The concept of Non-Maskable Interrupt (NMI) has been around as long as microprocessors have been around. Going back to a relatively simple 40-pin 8086 CPU,
you can see that pin 17 is the NMI pin, that is where the signal is sent to the CPU. (Life was much simpler then compared to the thousands of pins in current CPUs).
An NMI signal is telling the CPU to stop whatever it is doing and attend to this external event. So it is a trigger outside of CPU execution; so it won't be software (i.e. instructions currently being executed by the CPU).
If it was software at fault (whether ESXi kernel or a device driver or VM currently running), the PSOD would have shown PF Exception instead of NMI.
I don't know whether it is the NVMe SSD itself at fault or the converter cards that you use. I assume when you say converter cards it is the card where the NVMe devices are mounted and the card itself is placed into a PCIe slot.

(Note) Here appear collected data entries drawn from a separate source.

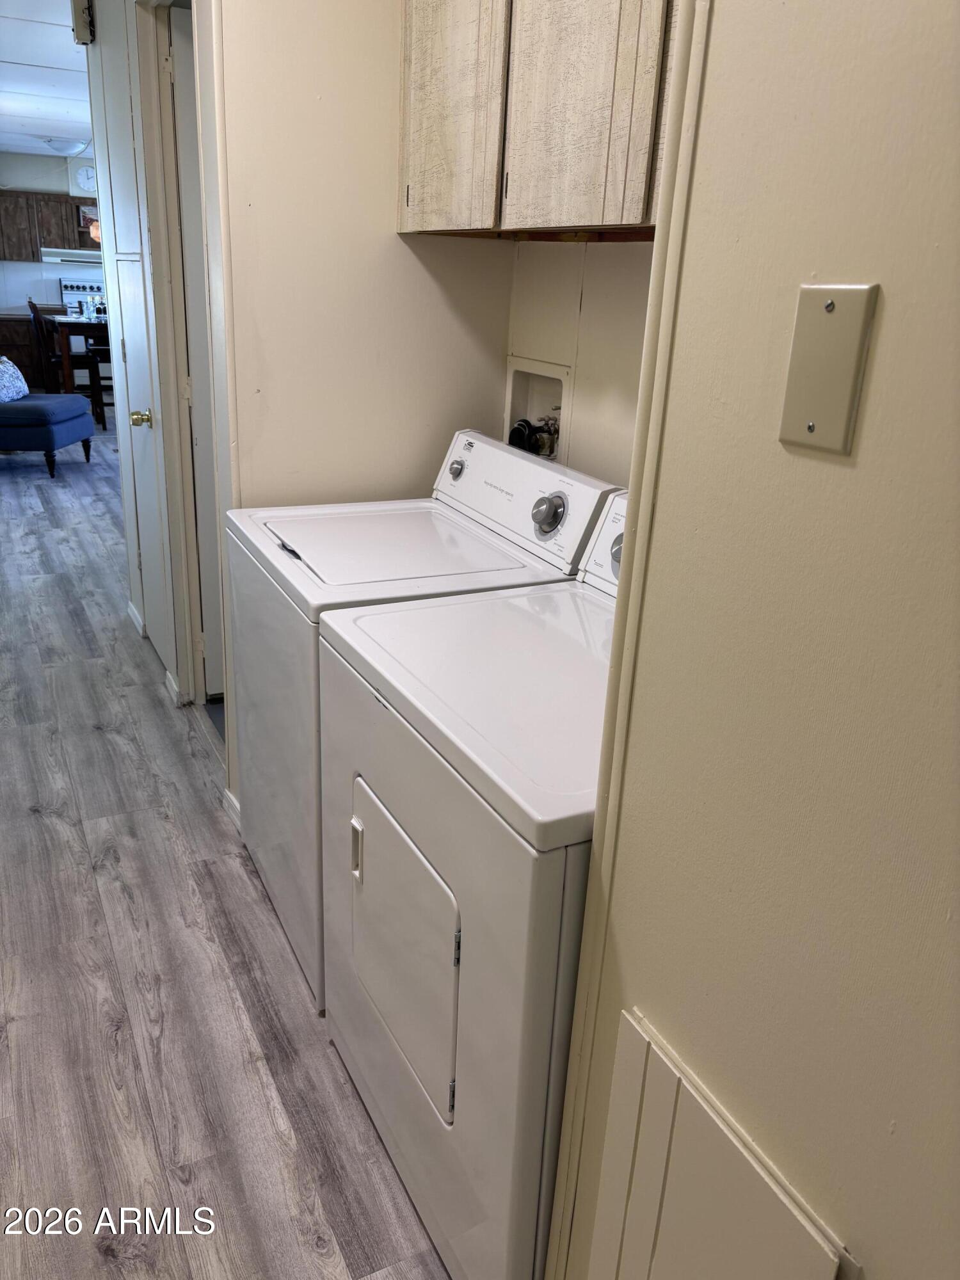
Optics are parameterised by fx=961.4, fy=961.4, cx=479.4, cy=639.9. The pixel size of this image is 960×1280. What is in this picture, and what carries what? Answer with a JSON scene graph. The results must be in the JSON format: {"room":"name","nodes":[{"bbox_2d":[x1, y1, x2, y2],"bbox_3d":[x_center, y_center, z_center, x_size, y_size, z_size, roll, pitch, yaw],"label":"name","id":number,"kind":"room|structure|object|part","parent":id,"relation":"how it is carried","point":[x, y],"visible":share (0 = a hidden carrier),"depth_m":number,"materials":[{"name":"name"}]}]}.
{"room":"laundry room","nodes":[
{"label":"laundry room","id":0,"kind":"room"},
{"bbox_2d":[0,0,94,159],"bbox_3d":[-1.995,-3.092,4.981,4.409,0.112,11.513,-8,23,-26],"label":"ceiling","id":1,"kind":"structure","parent":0,"point":[40,60],"depth_m":5.96,"materials":[{"name":"white paint"}]},
{"bbox_2d":[40,136,87,155],"bbox_3d":[-3.882,-4.591,8.967,0.386,0.120,0.391,-8,23,-26],"label":"ceiling light","id":2,"kind":"object","parent":1,"relation":"attached to","point":[67,146],"visible":0.99,"depth_m":8.84,"materials":[{"name":"white glass"}]},
{"bbox_2d":[0,149,103,313],"bbox_3d":[-4.454,-3.937,10.454,4.368,2.445,0.130,-8,23,-26],"label":"kitchen wall","id":3,"kind":"structure","parent":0,"point":[56,272],"depth_m":10.11,"materials":[{"name":"white paint"}]},
{"bbox_2d":[0,189,94,262],"bbox_3d":[-4.586,-4.353,10.146,1.249,0.660,0.341,-8,23,-26],"label":"kitchen upper cabinet","id":4,"kind":"object","parent":3,"relation":"attached to","point":[43,237],"visible":0.84,"depth_m":9.97,"materials":[{"name":"brown wood"}]},
{"bbox_2d":[39,247,103,264],"bbox_3d":[-4.151,-4.000,10.012,0.781,0.122,0.476,-8,23,-26],"label":"range hood","id":5,"kind":"object","parent":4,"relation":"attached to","point":[85,259],"visible":0.74,"depth_m":9.77,"materials":[{"name":"white metal"}]},
{"bbox_2d":[72,162,97,192],"bbox_3d":[-4.046,-4.752,9.887,0.290,0.281,0.040,-8,23,-26],"label":"wall clock","id":6,"kind":"object","parent":3,"relation":"attached to","point":[85,176],"visible":0.82,"depth_m":9.87,"materials":[{"name":"white"}]},
{"bbox_2d":[77,204,101,240],"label":"open shelf","id":7,"kind":"object","parent":3,"relation":"attached to","point":[91,221],"visible":0.53,"depth_m":9.95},
{"bbox_2d":[83,0,200,709],"bbox_3d":[-1.056,-1.016,3.217,0.125,2.425,1.668,-8,23,-26],"label":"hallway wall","id":8,"kind":"structure","parent":0,"point":[98,9],"depth_m":3.10,"materials":[{"name":"paint"}]},
{"bbox_2d":[70,0,95,44],"bbox_3d":[-1.369,-2.151,3.309,0.057,0.165,0.095,-8,23,-26],"label":"door chime","id":9,"kind":"object","parent":8,"relation":"attached to","point":[85,38],"visible":0.99,"depth_m":3.29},
{"bbox_2d":[126,600,145,636],"bbox_3d":[-1.455,-0.099,4.060,0.016,0.083,0.386,-8,23,-26],"label":"baseboard","id":10,"kind":"structure","parent":8,"relation":"attached to","point":[130,611],"depth_m":4.02,"materials":[{"name":"white paint"}]},
{"bbox_2d":[106,3,176,677],"bbox_3d":[-1.187,-0.863,3.323,0.085,2.049,0.681,-8,23,-26],"label":"door","id":11,"kind":"structure","parent":8,"relation":"in","point":[141,313],"depth_m":3.28,"materials":[{"name":"white paint"}]},
{"bbox_2d":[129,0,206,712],"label":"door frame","id":12,"kind":"structure","parent":8,"relation":"attached to","point":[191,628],"depth_m":2.88,"materials":[{"name":"white paint"}]},
{"bbox_2d":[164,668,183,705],"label":"baseboard","id":13,"kind":"structure","parent":8,"relation":"attached to","point":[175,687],"depth_m":3.39,"materials":[{"name":"white paint"}]},
{"bbox_2d":[165,2,224,696],"bbox_3d":[-0.661,-0.784,3.158,0.624,2.035,0.140,-8,23,-26],"label":"door","id":14,"kind":"structure","parent":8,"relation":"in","point":[180,52],"depth_m":2.96,"materials":[{"name":"white paint"}]},
{"bbox_2d":[0,427,451,1279],"bbox_3d":[-1.659,-0.393,5.029,4.947,0.084,11.869,-8,23,-26],"label":"floor","id":15,"kind":"structure","parent":0,"point":[125,1031],"depth_m":2.05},
{"bbox_2d":[0,307,58,388],"bbox_3d":[-4.951,-3.041,10.143,1.244,0.877,0.655,-8,23,-26],"label":"cabinet","id":16,"kind":"object","parent":15,"relation":"on","point":[27,324],"visible":0.37,"depth_m":9.91,"materials":[{"name":"brown wood"}]},
{"bbox_2d":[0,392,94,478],"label":"blue ottoman","id":17,"kind":"object","parent":15,"relation":"on","point":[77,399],"visible":0.99,"depth_m":6.55,"materials":[{"name":"blue fabric"}]},
{"bbox_2d":[0,355,28,402],"bbox_3d":[-3.400,-1.851,6.789,0.230,0.296,0.466,2,21,-2],"label":"throw pillow","id":18,"kind":"object","parent":17,"relation":"on","point":[19,375],"visible":0.99,"depth_m":6.78,"materials":[{"name":"fabric"}]},
{"bbox_2d":[28,296,94,398],"bbox_3d":[-3.955,-2.672,9.113,0.436,1.053,0.415,-8,23,-26],"label":"dining chair","id":19,"kind":"object","parent":15,"relation":"on","point":[35,313],"visible":0.49,"depth_m":8.99,"materials":[{"name":"brown wood"}]},
{"bbox_2d":[44,312,111,418],"bbox_3d":[-3.490,-2.562,9.027,0.916,0.890,1.129,-8,23,-26],"label":"dining table","id":20,"kind":"object","parent":15,"relation":"on","point":[67,351],"visible":0.47,"depth_m":8.44,"materials":[{"name":"brown wood"}]},
{"bbox_2d":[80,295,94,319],"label":"glass pitcher","id":21,"kind":"object","parent":20,"relation":"on","point":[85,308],"visible":0.99,"depth_m":8.27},
{"bbox_2d":[56,277,107,314],"bbox_3d":[-4.054,-3.251,10.308,0.757,1.163,0.699,-8,23,-26],"label":"stove","id":22,"kind":"object","parent":15,"relation":"on","point":[77,288],"visible":0.23,"depth_m":10.18,"materials":[{"name":"white metal"}]},
{"bbox_2d":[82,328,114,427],"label":"dining chair","id":23,"kind":"object","parent":15,"relation":"on","point":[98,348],"visible":0.38,"depth_m":8.28,"materials":[{"name":"brown wood"}]},
{"bbox_2d":[225,430,619,1011],"bbox_3d":[-0.178,0.134,2.218,0.675,1.083,0.676,-8,23,-26],"label":"washing machine","id":24,"kind":"object","parent":15,"relation":"on","point":[452,517],"visible":0.43,"depth_m":2.02,"materials":[{"name":"white metal"}]},
{"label":"handle","id":25,"kind":"part","parent":24,"relation":"part of","materials":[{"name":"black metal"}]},
{"bbox_3d":[-0.059,-0.419,2.362,0.034,0.045,0.041,-8,23,-26],"label":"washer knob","id":26,"kind":"part","parent":24,"relation":"part of","materials":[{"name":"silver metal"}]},
{"bbox_3d":[0.072,-0.341,2.204,0.143,0.204,0.642,-8,23,-26],"label":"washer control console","id":27,"kind":"part","parent":24,"relation":"part of","materials":[{"name":"white plastic"}]},
{"bbox_3d":[0.133,-0.258,1.939,0.049,0.080,0.079,-8,23,-26],"label":"dial","id":28,"kind":"part","parent":24,"relation":"part of","materials":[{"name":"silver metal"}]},
{"bbox_2d":[312,496,617,1279],"bbox_3d":[0.184,0.372,1.636,0.735,1.126,0.769,-8,23,-26],"label":"dryer","id":29,"kind":"object","parent":15,"relation":"on","point":[460,923],"visible":0.53,"depth_m":1.40,"materials":[{"name":"white metal"}]},
{"bbox_3d":[-0.133,0.481,1.557,0.052,0.380,0.366,-8,23,-26],"label":"dryer door","id":30,"kind":"part","parent":29,"relation":"part of","materials":[{"name":"metal"}]},
{"bbox_2d":[208,0,510,814],"bbox_3d":[-0.291,-0.690,2.483,0.739,2.443,0.122,-8,23,-26],"label":"wall","id":31,"kind":"structure","parent":0,"point":[425,283],"depth_m":2.31,"materials":[{"name":"beige paint"}]},
{"bbox_2d":[222,787,242,830],"bbox_3d":[-0.639,0.500,2.602,0.017,0.079,0.334,-8,23,-26],"label":"baseboard","id":32,"kind":"structure","parent":31,"relation":"attached to","point":[233,810],"depth_m":2.66,"materials":[{"name":"white paint"}]},
{"bbox_2d":[506,240,653,490],"bbox_3d":[0.426,-0.519,2.070,0.128,2.372,1.424,-8,23,-26],"label":"alcove back wall","id":33,"kind":"structure","parent":0,"point":[602,251],"depth_m":2.26,"materials":[{"name":"beige paint"}]},
{"bbox_2d":[503,355,572,462],"bbox_3d":[0.154,-0.581,2.541,0.111,0.298,0.301,-8,23,-26],"label":"washer outlet box","id":34,"kind":"object","parent":33,"relation":"in","point":[520,385],"visible":0.46,"depth_m":2.59,"materials":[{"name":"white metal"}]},
{"bbox_2d":[508,416,559,457],"bbox_3d":[0.150,-0.513,2.594,0.089,0.203,0.166,-8,23,-26],"label":"water valve","id":35,"kind":"object","parent":34,"relation":"in","point":[515,431],"visible":0.43,"depth_m":2.57,"materials":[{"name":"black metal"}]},
{"bbox_2d":[396,0,682,238],"bbox_3d":[0.237,-1.127,1.723,0.329,0.752,1.169,-8,23,-26],"label":"upper cabinet","id":36,"kind":"object","parent":33,"relation":"attached to","point":[420,203],"visible":0.76,"depth_m":1.73,"materials":[{"name":"wood"}]},
{"bbox_3d":[-0.070,-1.192,1.984,0.032,0.678,0.377,-8,23,-26],"label":"cabinet door","id":37,"kind":"part","parent":36,"relation":"part of","materials":[{"name":"wood"}]},
{"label":"cabinet door","id":38,"kind":"part","parent":36,"relation":"part of","materials":[{"name":"wood"}]},
{"bbox_2d":[550,0,959,1279],"bbox_3d":[0.640,0.211,0.224,0.123,2.386,1.957,-8,23,-26],"label":"right wall","id":39,"kind":"structure","parent":0,"point":[889,318],"depth_m":0.79,"materials":[{"name":"beige paint"}]},
{"bbox_2d":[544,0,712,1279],"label":"corner trim","id":40,"kind":"structure","parent":39,"relation":"attached to","point":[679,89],"depth_m":0.99,"materials":[{"name":"paint"}]},
{"bbox_2d":[587,1008,848,1279],"bbox_3d":[0.222,0.749,1.023,0.021,0.571,0.335,-8,23,-26],"label":"panel","id":41,"kind":"object","parent":39,"relation":"attached to","point":[679,1190],"visible":0.99,"depth_m":0.99,"materials":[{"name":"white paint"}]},
{"bbox_2d":[778,281,878,456],"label":"blank wall plate","id":42,"kind":"object","parent":39,"relation":"attached to","point":[842,396],"visible":0.98,"depth_m":0.72,"materials":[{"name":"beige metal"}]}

Anyway, the VMware HCL has a pretty long list of NVMe devices. Some appear to be add-in cards with built-in SSD device. With such an old server, I doubt that these server motherboard can do PCIe bifurcation and thus would require a card that can bifurcate the PCIe lanes (i.e. so that a x16 lane PCIe slot can be split into four separate x4 lanes for each NVMe device). That is why it is possible it is the card that is the problem. It could also be both card and the NVMe device. You probably need have to find an NVMe PCIe add-in card that is supported under ESXi 6.7u3.